8th Tipping Points Seminar: Decoding Past Environmental Crises: Insights from Archaeoentomology and Marine Sedimentary Archives
For the eighth Tipping Points Seminar, the GPR "Human Past" invites:
- Allison Bain - Professeure titulaire à Université Laval, Québec, Canada
- Frédérique Eynaud - Maîtresse de conférences à l’Université de Bordeaux, France
The seminar will take place on June 4, 2026 from 3:30pm to 5:30pm (Paris time).
It is open to all, no registration is required- on-line only:
Zoom link: https://u-bordeaux-fr.zoom.us/j/82385627704
Abstracts & Speakers
- Allison Bain - Professeure titulaire à Université Laval, Québec, Canada
Archaeoentomology and the Columbian Exchange: the transformation of the North American Insect Fauna during the Colonial Period
From the 16th century onwards, landscapes of Northeastern North America were permanently transformed due to the exploitation of coastal resources such as cod and the establishment of European colonies. These colonial ventures introduced new plant and insect species that rapidly displaced local ones. The imminent entomologist Carl Lindroth posited that the study of entomological introductions was limited due to a lack of direct evidence, while the historian Alfred Crosby also examined this circulation of humans, plants and animals and framed them as part of what he termed the “Columbian Exchange”. Both Crosby and Lindroth understood these transformations but lacked access to the unique data sources provided by archaeological sediments that document the presence of Palaearctic insects from the 1600s onwards. This talk will examine the rapid and permanent transformation of the coleopteran fauna of Northeastern North America, as documented via archaeoentomological analyses.
Bibliography
Crosby, Alfred W. (1972) The Columbian Exchange: Biological and Cultural Consequences of 1492. Greenwood Press, Westport, CT.
Crosby, Alfred W. (1986) Ecological Imperialism: The Biological Expansion of Europe, 900–1900. Cambridge University Press, Cambridge, UK.
Lindroth, Carl H. (1957) The Faunal Connections Between Europe and North America. Almqvist and Wiksell, Stockholm, Sweden.
- Frédérique Eynaud - Maîtresse de conférences à l’Université de Bordeaux, France
Marine sedimentary archives from the Bay of Biscay margin: key sequences to decode the Holocene climatic variability
Palaeoclimatology offers a way to supplement the limited temporal coverage of instrumental data, in order to offer a better understanding of the climate natural sensitivity (threshold periods, extremes, typical frequency, modes, etc.).
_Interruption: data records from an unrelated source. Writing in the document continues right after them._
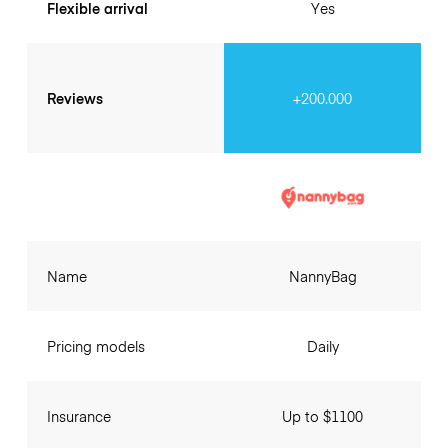
Flexible arrival
Yes
Reviews
+200.000
Name
NannyBag
Pricing models
Daily
Insurance
Up to $1100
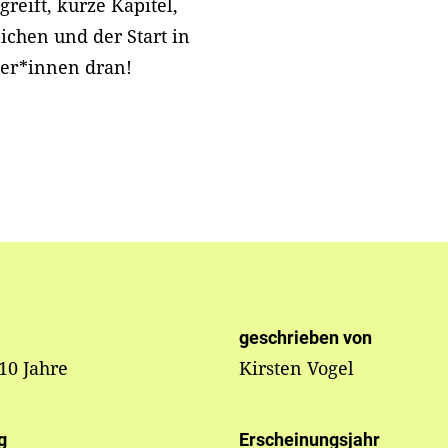
reift, kurze Kapitel,
ichen und der Start in
ser*innen dran!
geschrieben von
 10 Jahre
Kirsten Vogel
g
Erscheinungsjahr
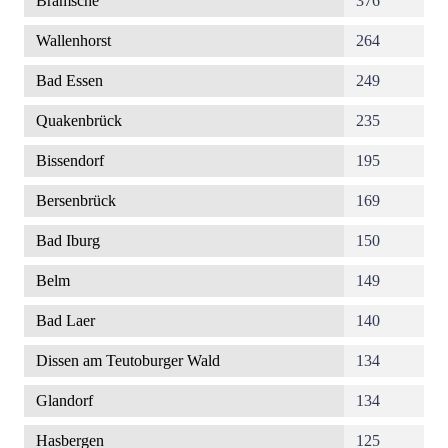
Bramsche
376
Wallenhorst
264
Bad Essen
249
Quakenbrück
235
Bissendorf
195
Bersenbrück
169
Bad Iburg
150
Belm
149
Bad Laer
140
Dissen am Teutoburger Wald
134
Glandorf
134
Hasbergen
125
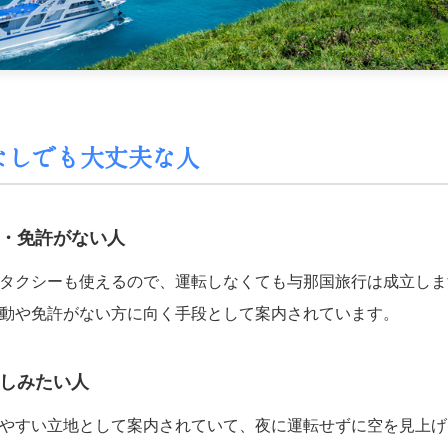
ーなしでも大丈夫な人
・免許がない人
タクシーも使えるので、運転しなくても与那国旅行は成立しま
動や免許がない方に向く手段として案内されています。
しみたい人
やすい立地として案内されていて、夜に運転せずに空を見上げ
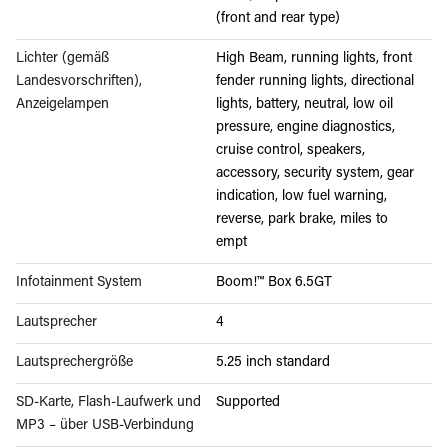
(front and rear type)
Lichter (gemäß
High Beam, running lights, front
Landesvorschriften),
fender running lights, directional
Anzeigelampen
lights, battery, neutral, low oil
pressure, engine diagnostics,
cruise control, speakers,
accessory, security system, gear
indication, low fuel warning,
reverse, park brake, miles to
empt
Infotainment System
Boom!™ Box 6.5GT
Lautsprecher
4
Lautsprechergröße
5.25 inch standard
SD-Karte, Flash-Laufwerk und
Supported
MP3 – über USB-Verbindung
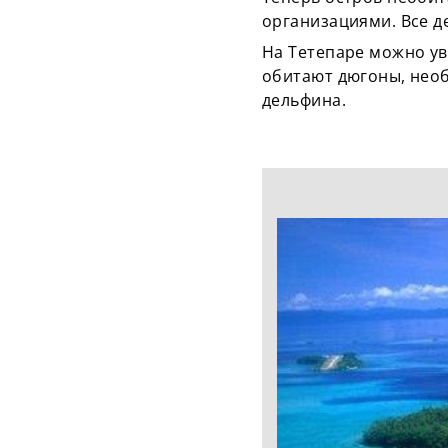
организациями. Все д
На Тетепаре можно ув
обитают дюгоны, нео
дельфина.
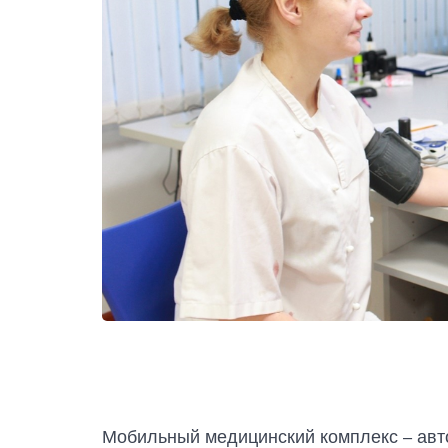
Мобильный медицинский комплекс – авт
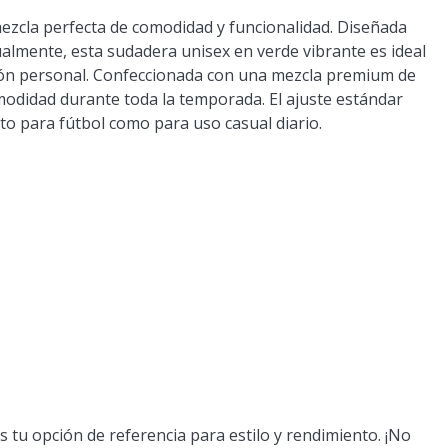
mezcla perfecta de comodidad y funcionalidad. Diseñada
ualmente, esta sudadera unisex en verde vibrante es ideal
ción personal. Confeccionada con una mezcla premium de
modidad durante toda la temporada. El ajuste estándar
to para fútbol como para uso casual diario.
s tu opción de referencia para estilo y rendimiento. ¡No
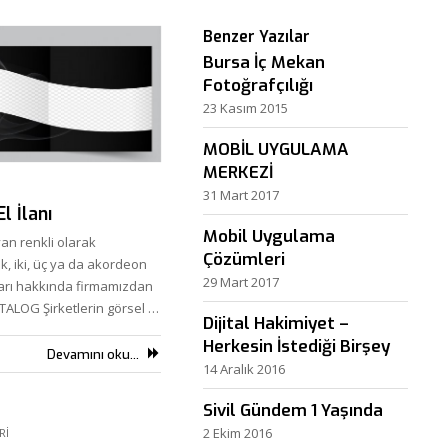
Benzer Yazılar
Bursa İç Mekan
Fotoğrafçılığı
23 Kasım 2015
MOBİL UYGULAMA
MERKEZİ
31 Mart 2017
l İlanı
Mobil Uygulama
an renkli olarak
Çözümleri
k, iki, üç ya da akordeon
29 Mart 2017
atları hakkında firmamızdan
 KATALOG Şirketlerin görsel …
Dijital Hakimiyet –
Herkesin İstediği Birşey
Devamını oku...
14 Aralık 2016
Sivil Gündem 1 Yaşında
2 Ekim 2016
RI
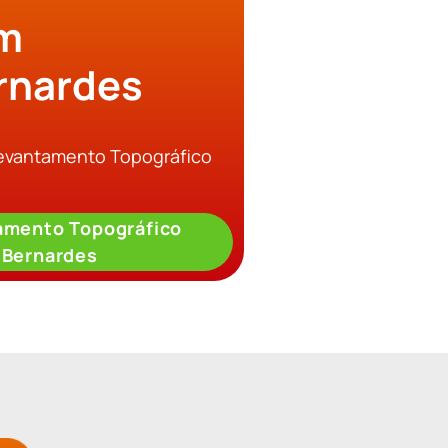
em
rnardes
Levantamento Topográfico
amento Topográfico
 Bernardes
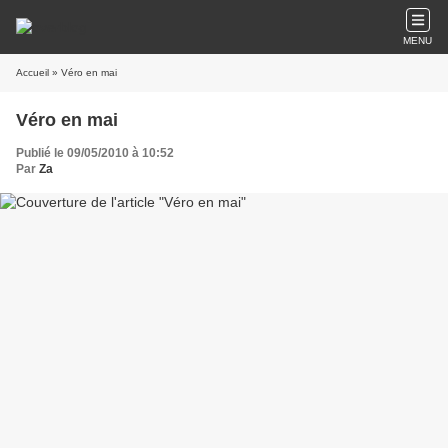
MENU
Accueil
» Véro en mai
Véro en mai
Publié le 09/05/2010 à 10:52
Par
Za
This objective can be easily achieved for the western European environments by compiling Holocene series with very high time resolutions, as those existing along the inner margin of the Bay of Biscay. This work will summarize some of the latest paleoenvironmental findings and observations detected with these sequences (some of them providing a direct correlation between the dynamics of Mesolithic/Neolithic human settlements) and detail the main events consistently detected across the entire Bay of Biscay, as well as their teleconnections with climate oscillations known for the boreal hemisphere and the pan-North Atlantic.